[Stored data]
* * *

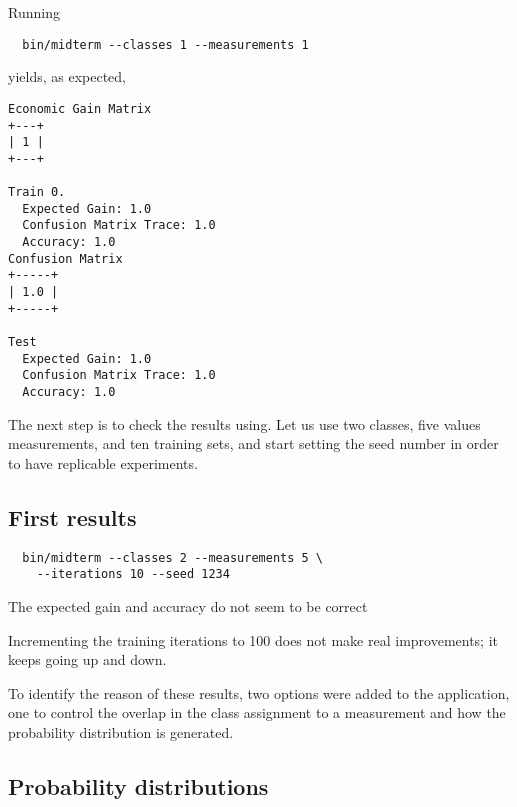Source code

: \documentclass[letterpaper, conference]{IEEEtran}
\begin{document}
Running

\begin{verbatim}
  bin/midterm --classes 1 --measurements 1
\end{verbatim}

yields, as expected,

\begin{verbatim}
Economic Gain Matrix
+---+
| 1 |
+---+

Train 0.
  Expected Gain: 1.0
  Confusion Matrix Trace: 1.0
  Accuracy: 1.0
Confusion Matrix
+-----+
| 1.0 |
+-----+

Test
  Expected Gain: 1.0
  Confusion Matrix Trace: 1.0
  Accuracy: 1.0
\end{verbatim}


The next step is to check the results using. Let us use two classes, five values measurements, and ten training sets, and start setting the seed number in order to have replicable experiments.

\subsection{First results}

\begin{verbatim}
  bin/midterm --classes 2 --measurements 5 \
    --iterations 10 --seed 1234
\end{verbatim}

The expected gain and accuracy do not seem to be correct

\begin{figure}[hbt]
  \label{fig:10-training-2-classes}
  
  \caption{}
\end{figure}

Incrementing the training iterations to 100 does not make real improvements; it keeps going up and down.

\begin{figure}[hbt]
  \label{fig:100-training-2-classes}
  
  \caption{}
\end{figure}

To identify the reason of these results, two options were added to the application, one to control the overlap in the class assignment to a measurement and how the probability distribution is generated.

\subsection{Probability distributions}
\end{document}
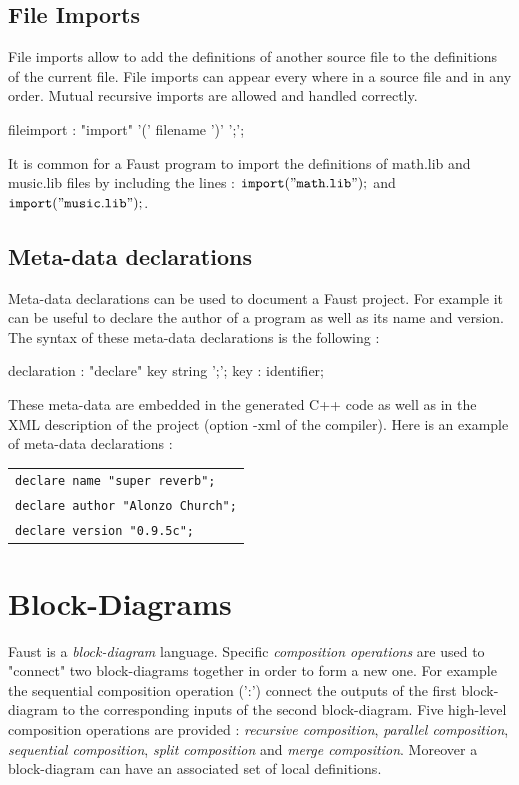 \documentclass{article}
\begin{document}
\subsection{File Imports}

File imports allow to add the definitions of another source file to the definitions of the current file. File imports can appear every where in a source file and in any order. Mutual recursive imports are allowed and handled correctly.

\begin{rail}
fileimport : "import" '(' filename ')' ';';
\end{rail}

It is common for a Faust program to import the definitions of math.lib and music.lib files by including the lines : $\mathtt{import("math.lib");}$ and  $\mathtt{import("music.lib");}$.


\subsection{Meta-data declarations}

Meta-data declarations can be used to document a Faust project. For example it can be useful to declare the author of a program as well as its name and version. The syntax of these meta-data declarations is the following :

\begin{rail}
declaration : "declare" key string ';';
key : identifier;
\end{rail}

These meta-data are embedded in the generated C++ code as well as in the XML description of the project (option -xml of the compiler). Here is an example of meta-data declarations :

\begin{tabular}{l}
	\texttt{declare name "super reverb";}\\
	\texttt{declare author "Alonzo Church";}\\
	\texttt{declare version "0.9.5c";}\\
\end{tabular}

\section{Block-Diagrams}

Faust is a \emph{block-diagram} language. Specific \emph{composition operations} are used to "connect" two block-diagrams together in order to form a new one.  For example the sequential composition operation (':') connect the outputs of the first block-diagram to the corresponding inputs of the second block-diagram. Five high-level composition operations are provided : \emph{recursive composition}, \emph{parallel composition}, \emph{sequential composition}, \emph{split composition} and \emph{merge composition}. Moreover a block-diagram can have an associated set of local definitions.
\end{document}
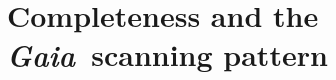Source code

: \documentclass[modern]{aastex62}
\newcommand{\gaia}{\textsl{Gaia}}
\begin{document}



\clearpage

\appendix
\section{Completeness and the \gaia\ scanning pattern}
\label{sec:completeness}

\end{document}
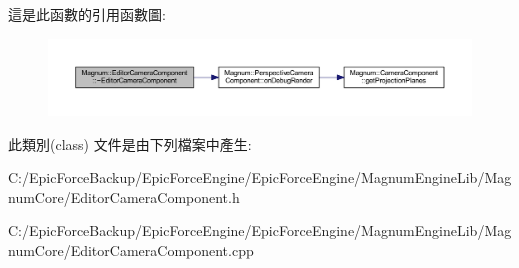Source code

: 這是此函數的引用函數圖\+:\nopagebreak
\begin{figure}[H]
\begin{center}
\leavevmode
\includegraphics[width=350pt]{class_magnum_1_1_editor_camera_component_a25a0c9cdfa8ba1bb7aef1fc69435ab9f_cgraph}
\end{center}
\end{figure}




此類別(class) 文件是由下列檔案中產生\+:\begin{DoxyCompactItemize}
\item 
C\+:/\+Epic\+Force\+Backup/\+Epic\+Force\+Engine/\+Epic\+Force\+Engine/\+Magnum\+Engine\+Lib/\+Magnum\+Core/Editor\+Camera\+Component.\+h\item 
C\+:/\+Epic\+Force\+Backup/\+Epic\+Force\+Engine/\+Epic\+Force\+Engine/\+Magnum\+Engine\+Lib/\+Magnum\+Core/Editor\+Camera\+Component.\+cpp\end{DoxyCompactItemize}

* * *

TASK ITEM |
Omit the pictures. Transcribe every record exactly.

TASK SOLUTION |
Source code

: \documentclass[letterpaper, conference]{IEEEtran}
\begin{document}
Running

\begin{verbatim}
  bin/midterm --classes 1 --measurements 1
\end{verbatim}

yields, as expected,

\begin{verbatim}
Economic Gain Matrix
+---+
| 1 |
+---+

Train 0.
  Expected Gain: 1.0
  Confusion Matrix Trace: 1.0
  Accuracy: 1.0
Confusion Matrix
+-----+
| 1.0 |
+-----+

Test
  Expected Gain: 1.0
  Confusion Matrix Trace: 1.0
  Accuracy: 1.0
\end{verbatim}


The next step is to check the results using. Let us use two classes, five values measurements, and ten training sets, and start setting the seed number in order to have replicable experiments.

\subsection{First results}

\begin{verbatim}
  bin/midterm --classes 2 --measurements 5 \
    --iterations 10 --seed 1234
\end{verbatim}

The expected gain and accuracy do not seem to be correct

\begin{figure}[hbt]
  \label{fig:10-training-2-classes}
  
  \caption{}
\end{figure}

Incrementing the training iterations to 100 does not make real improvements; it keeps going up and down.

\begin{figure}[hbt]
  \label{fig:100-training-2-classes}
  
  \caption{}
\end{figure}

To identify the reason of these results, two options were added to the application, one to control the overlap in the class assignment to a measurement and how the probability distribution is generated.

\subsection{Probability distributions}
\end{document}
 \documentclass{article}
\begin{document}
\subsection{File Imports}

File imports allow to add the definitions of another source file to the definitions of the current file. File imports can appear every where in a source file and in any order. Mutual recursive imports are allowed and handled correctly.

\begin{rail}
fileimport : "import" '(' filename ')' ';';
\end{rail}

It is common for a Faust program to import the definitions of math.lib and music.lib files by including the lines : $\mathtt{import("math.lib");}$ and  $\mathtt{import("music.lib");}$.


\subsection{Meta-data declarations}

Meta-data declarations can be used to document a Faust project. For example it can be useful to declare the author of a program as well as its name and version. The syntax of these meta-data declarations is the following :

\begin{rail}
declaration : "declare" key string ';';
key : identifier;
\end{rail}

These meta-data are embedded in the generated C++ code as well as in the XML description of the project (option -xml of the compiler). Here is an example of meta-data declarations :

\begin{tabular}{l}
	\texttt{declare name "super reverb";}\\
	\texttt{declare author "Alonzo Church";}\\
	\texttt{declare version "0.9.5c";}\\
\end{tabular}

\section{Block-Diagrams}

Faust is a \emph{block-diagram} language. Specific \emph{composition operations} are used to "connect" two block-diagrams together in order to form a new one.  For example the sequential composition operation (':') connect the outputs of the first block-diagram to the corresponding inputs of the second block-diagram. Five high-level composition operations are provided : \emph{recursive composition}, \emph{parallel composition}, \emph{sequential composition}, \emph{split composition} and \emph{merge composition}. Moreover a block-diagram can have an associated set of local definitions.
\end{document}
Source code

: \documentclass[modern]{aastex62}
\newcommand{\gaia}{\textsl{Gaia}}
\begin{document}



\clearpage

\appendix
\section{Completeness and the \gaia\ scanning pattern}
\label{sec:completeness}

\end{document}
Source code

: 這是此函數的引用函數圖\+:\nopagebreak
\begin{figure}[H]
\begin{center}
\leavevmode
\includegraphics[width=350pt]{class_magnum_1_1_editor_camera_component_a25a0c9cdfa8ba1bb7aef1fc69435ab9f_cgraph}
\end{center}
\end{figure}




此類別(class) 文件是由下列檔案中產生\+:\begin{DoxyCompactItemize}
\item 
C\+:/\+Epic\+Force\+Backup/\+Epic\+Force\+Engine/\+Epic\+Force\+Engine/\+Magnum\+Engine\+Lib/\+Magnum\+Core/Editor\+Camera\+Component.\+h\item 
C\+:/\+Epic\+Force\+Backup/\+Epic\+Force\+Engine/\+Epic\+Force\+Engine/\+Magnum\+Engine\+Lib/\+Magnum\+Core/Editor\+Camera\+Component.\+cpp\end{DoxyCompactItemize}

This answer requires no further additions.